Thread Links Date Links
Thread Prev Thread Next Thread Index Date Prev Date Next Date Index

Re: interval arithmetic



Since a motivation of this work is making floating point addition
associative, i.e. bit-wise reproducible no matter what the order
of summation is, I'd like to point out some related work that
accomplishes this, to a precision chosen by the user (including
close to the usual bound). The algorithm does just one pass over
the data (in any order), uses only conventional IEEE 754 operations,
and uses only a limited number of registers, depending on the chosen
precision. Our base implementation can get an absolute error bound of roughly
(*)   n*macheps*2^(-28)*max_i |s_i| + 7*macheps*|S|
where s_1,...,s_n are the summands, and S is the exact sum, so up to about
2^(-28) times smaller than conventional summation, using just 6
double precision floating point registers, and costing about 7*n flops.
The slowdown compared to conventional (highly tuned) summation ranges from
3x (n=1M on 1 processor)  to 1.2x (n=1M on p=1024 processors, each processor
getting 1024 summands).

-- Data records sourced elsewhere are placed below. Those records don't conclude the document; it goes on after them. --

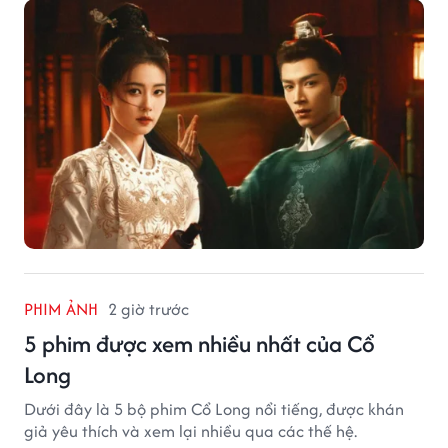
PHIM ẢNH
2 giờ trước
5 phim được xem nhiều nhất của Cổ
Long
Dưới đây là 5 bộ phim Cổ Long nổi tiếng, được khán
giả yêu thích và xem lại nhiều qua các thế hệ.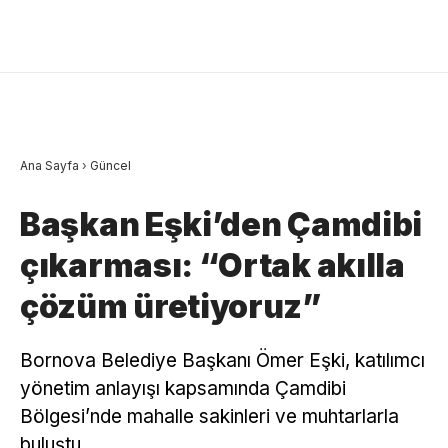
Ana Sayfa
›
Güncel
Başkan Eşki’den Çamdibi
çıkarması: “Ortak akılla
çözüm üretiyoruz”
Bornova Belediye Başkanı Ömer Eşki, katılımcı
yönetim anlayışı kapsamında Çamdibi
Bölgesi’nde mahalle sakinleri ve muhtarlarla
buluştu.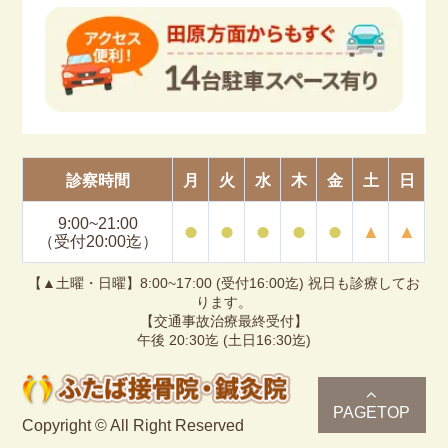
診察時間
月
火
水
木
金
土
日
9:00~21:00
⚫︎
⚫︎
⚫︎
⚫︎
⚫︎
▲
▲
（受付20:00迄）
【▲土曜・日曜】8:00~17:00 (受付16:00迄) 祝日も診療してお
ります。
【交通事故治療最終受付】
午後 20:30迄 (土日16:30迄)
PAGETOP
Copyright © All Right Reserved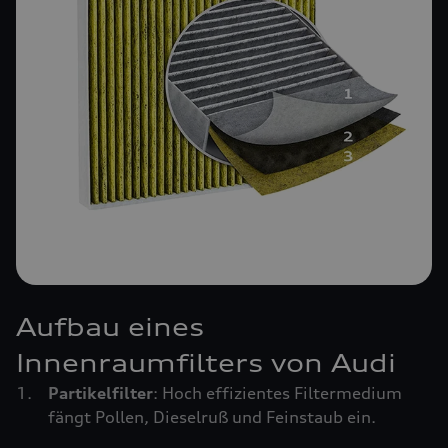
Aufbau eines
Innenraumfilters von Audi
Partikelfilter
: Hoch effizientes Filtermedium
fängt Pollen, Dieselruß und Feinstaub ein.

Increasing the number of registers from 6 to 2*K (for K>3)
lowers the error bound to roughly
(**)      n*2^(40*(1-K))*max_i |s_i| + 7*macheps*|S|
and raises the cost to roughly (3*K-2)*n flops. It is possible to imagine
additional specialized floating point operations to accelerate this; we have
spoken to one hardware vendor about this possibility (at their request).

For details, and a preliminary release of the ReproBLAS (Reproducible BLAS)
based on this approach, see
    http://bebop.cs.berkeley.edu/reproblas/index.php
We are close to a new release, and also a more comprehensive description
of the algorithms, error bounds and software.

This email exchange raises the natural question of whether this (and related) algorithms could be modified to provide interval bounds. It seems straightforward to use the error bound (*) or (**) to create guaranteed and reproducible upper and
lower bounds, and I expect that they could be tightened.

This is joint work with Diep Nguyen and Peter Ahrens. There is a growing amount of other related work (see our references), motivated by the fact that even your multicore laptop no longer guarantees reproducible results because of nonassociative
floating point addition, combined with nondeterministic execution order.

In fact Intel recently released a new version of MKL with "CNR" = Conditional Numerical Reproducibility that guarantees reproducibility, provided that the user guarantees to use the same number of cores. This was (obviously) motivated by
customer demand, a primary reason being debugging. MKL CNR works by
guaranteeing the order of execution, but this approach does not scale up
to large numbers of processors.

Jim Demmel



On 1/1/16 12:22 AM, Ulrich Kulisch wrote:
Dear friends,

I wish you all a happy and successful year 2016!

For my more recent mails to the group I did not get a siungle reply. Nevertheless I attach a not yet published paper:

High Speed Associative Accumulation of Floating-point Numbers and Floating-point Intervals

It may help one or the other to understand a secret for success of interval arithmetic.

Best regards
Ulrich